The following is just a conceptual example, the how can be adjusted:

document:
  #...
use:
  secrets:
  - GitHubToken
  - XToken
do:
  - release:
      secrets:
        - GitHubToken # explicitly share the `GitHubToken` secret
      call: http
      with:
        method: GET
        endpoint:
          uril: https://api.github.com/my-repo/release
          token: ${ $secrets.GitHubToken }
- announceOnX:
      secrets:
        - XToken # explicitly share the `XToken` secret
      call: http
      with:
        method: POST
        endpoint:
          uril: https://api.github.com/my-repo/release
          token: ${ $secrets.XToken }
        body: ${ "Checkout our new release at \(.artifact.url)" }
- updateInternalRegistry:
      call: http
      with:
        method: POST
        endpoint:
          uril: https://server.local
          token: ${ $secrets.GitHubToken } # <--- error, $secrets is empty

It does add an extra step but it doesn't seem to be a huge overhead.

matthias-pichler commented 2 months ago

Well, I'm glad that my hypothetical use-case is an actual one. But I don't think it's OK to share secrets with "everyone", that's quite against their purpose.
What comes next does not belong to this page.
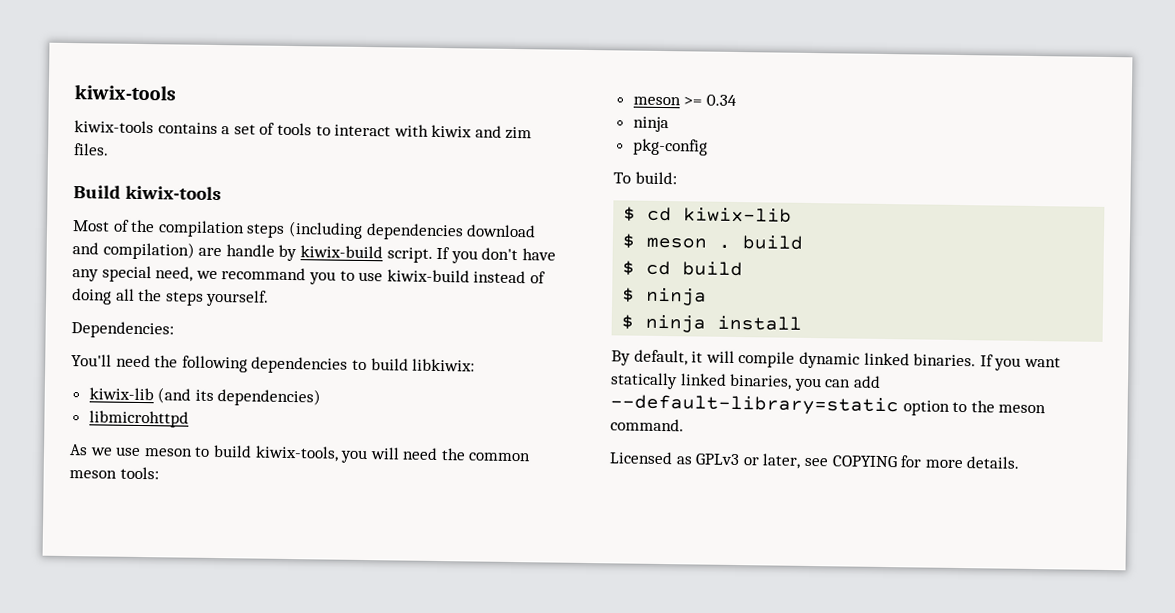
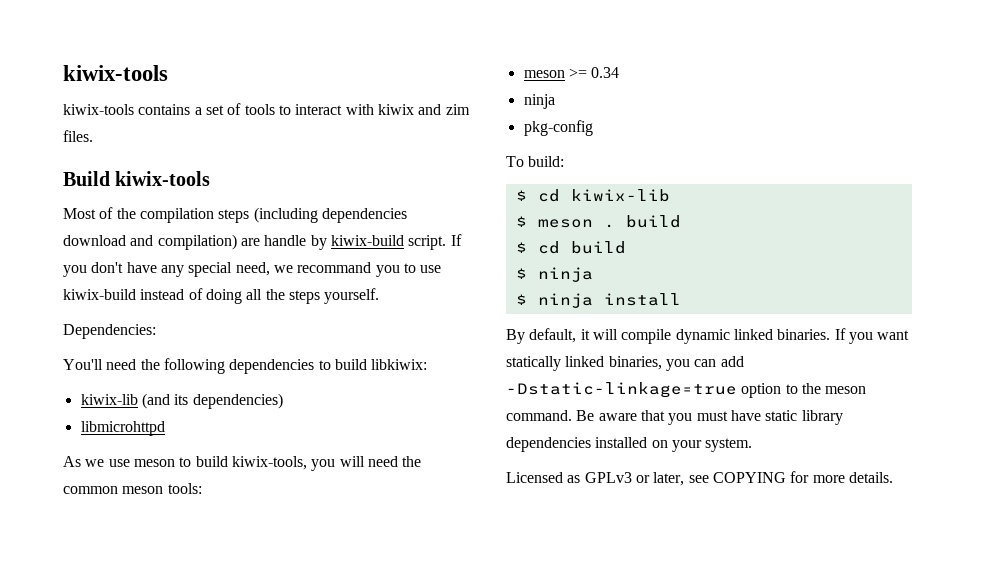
[610,394,899,416] --default-library=static -> [506,382,737,398] -Dstatic-linkage=true
(684, 425) none -> [576,410,843,425] [506,437,753,452] Be aware that you must have static library dependencies installed on your system.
I don't quite agree with "share secrets with "everyone"" ... all the Lambda Functions are managed and implemented by us and it would not be any different if it were run in a container. If a custom function (which we don't control) is invoked the input and any expressions in it are evaluated on our side and then the untrusted code is executed with the parsed input... I don't really see who'd we be sharing the secrets with?

What are the arguments against "explicitly select" the secrets provided to a task ?

I think the only one I have is that it's just more work for authors and it seems super repetitive, e.g. when building a workflow that calls the same API 4 times having to specify it 5 times in total (including at the workflow level). It's also so much more overhead around secrets that I have not seen from any other workflow engine. E.g. Pipedream, GitHub, GitLab, etc you define secrets and then they are available as environment variables. And I don't really see any reason why we should make it much more complicated

JBBianchi commented 2 months ago

I don't quite agree with "share secrets with "everyone"" ... all the Lambda Functions are managed and implemented by us and it would not be any different if it were run in a container. If a custom function (which we don't control) is invoked the input and any expressions in it are evaluated on our side and then the untrusted code is executed with the parsed input... I don't really see who'd we be sharing the secrets with?

I must admit I dramatized the situation (although I wouldn't say relying on a 3rd party infrastructure is the same as running a container on your own isolated host). My concern doesn't 100% apply on the situation you describe. The problem would rather be when calling a 3rd party activity processor, or if the network has been compromised (e.g. subject to MitM attacks).

I think the only one I have is that it's just more work for authors and it seems super repetitive, e.g. when building a workflow that calls the same API 4 times having to specify it 5 times in total (including at the workflow level). It's also so much more overhead around secrets that I have not seen from any other workflow engine. E.g. Pipedream, GitHub, GitLab, etc you define secrets and then they are available as environment variables. And I don't really see any reason why we should make it much more complicated

I agree, it's not very pretty and quite cumbersome.